New registers of dispensed medications have been introduced in Sweden. The National Prescribed Drug Register is intended for statistical, epidemiological and scientific research. They allow investigation of drug/disease associations and the risks, benefits, effectiveness and economic effects of drug use. For clinical purposes and in a bid to improve drug use, the same information is made available by the National Pharmacy Register, which holds prescription dispensing information on most of the population. The medication history of individuals may be accessed online by registered users, prescribers and dispensing pharmacists.

Better evaluation and certification of IT systems that produce drug prescriptions is required with the large-scale implementation of ePrescriptions. This is essential now that stored data can be not only used by someone writing a prescription but also accessed by other prescribers as a source of patient information. Patients can also use it as a record of past and current medications when they access new healthcare services, while for scientists it provides a source of epidemiological research.

Conclusion
ePrescribing has been introduced in many countries, and paper prescriptions are now becoming the exception rather than the rule. Where there has been early implementation, the attitude to regulation has been pragmatic.

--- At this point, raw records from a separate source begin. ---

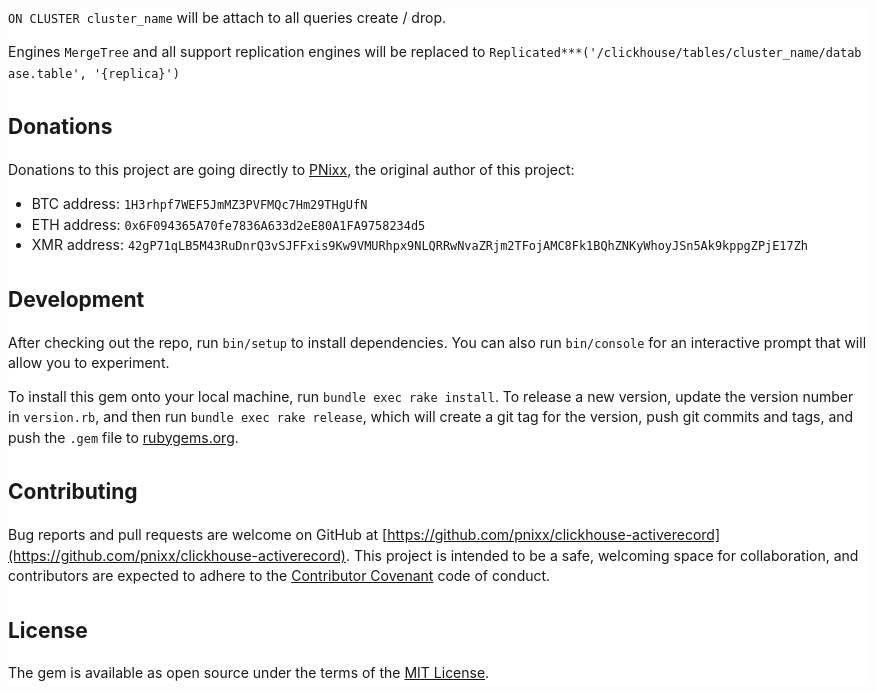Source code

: `ON CLUSTER cluster_name` will be attach to all queries create / drop.

Engines `MergeTree` and all support replication engines will be replaced to `Replicated***('/clickhouse/tables/cluster_name/database.table', '{replica}')`

## Donations

Donations to this project are going directly to [PNixx](https://github.com/PNixx), the original author of this project:

* BTC address: `1H3rhpf7WEF5JmMZ3PVFMQc7Hm29THgUfN`
* ETH address: `0x6F094365A70fe7836A633d2eE80A1FA9758234d5`
* XMR address: `42gP71qLB5M43RuDnrQ3vSJFFxis9Kw9VMURhpx9NLQRRwNvaZRjm2TFojAMC8Fk1BQhZNKyWhoyJSn5Ak9kppgZPjE17Zh`

## Development

After checking out the repo, run `bin/setup` to install dependencies. You can also run `bin/console` for an interactive prompt that will allow you to experiment.

To install this gem onto your local machine, run `bundle exec rake install`. To release a new version, update the version number in `version.rb`, and then run `bundle exec rake release`, which will create a git tag for the version, push git commits and tags, and push the `.gem` file to [rubygems.org](https://rubygems.org).

## Contributing

Bug reports and pull requests are welcome on GitHub at [https://github.com/pnixx/clickhouse-activerecord](https://github.com/pnixx/clickhouse-activerecord). This project is intended to be a safe, welcoming space for collaboration, and contributors are expected to adhere to the [Contributor Covenant](http://contributor-covenant.org) code of conduct.

## License

The gem is available as open source under the terms of the [MIT License](http://opensource.org/licenses/MIT).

Where ePrescribing has seen later implementation, there has been greater emphasis on legislation and safety issues before introduction. In both cases, ePrescribing provides an opportunity for achieving systematic improvements in healthcare safety. But because new technology could also introduce new errors, systematic evaluation of the prescribing and dispensing process is vital. In order to increase safety and quality, as well as developing efficiency and cost-effectiveness, ETP technology should become a two-way communication process between the prescriber and the pharmacist, with automated checks on missing, inaccurate or ambiguous information.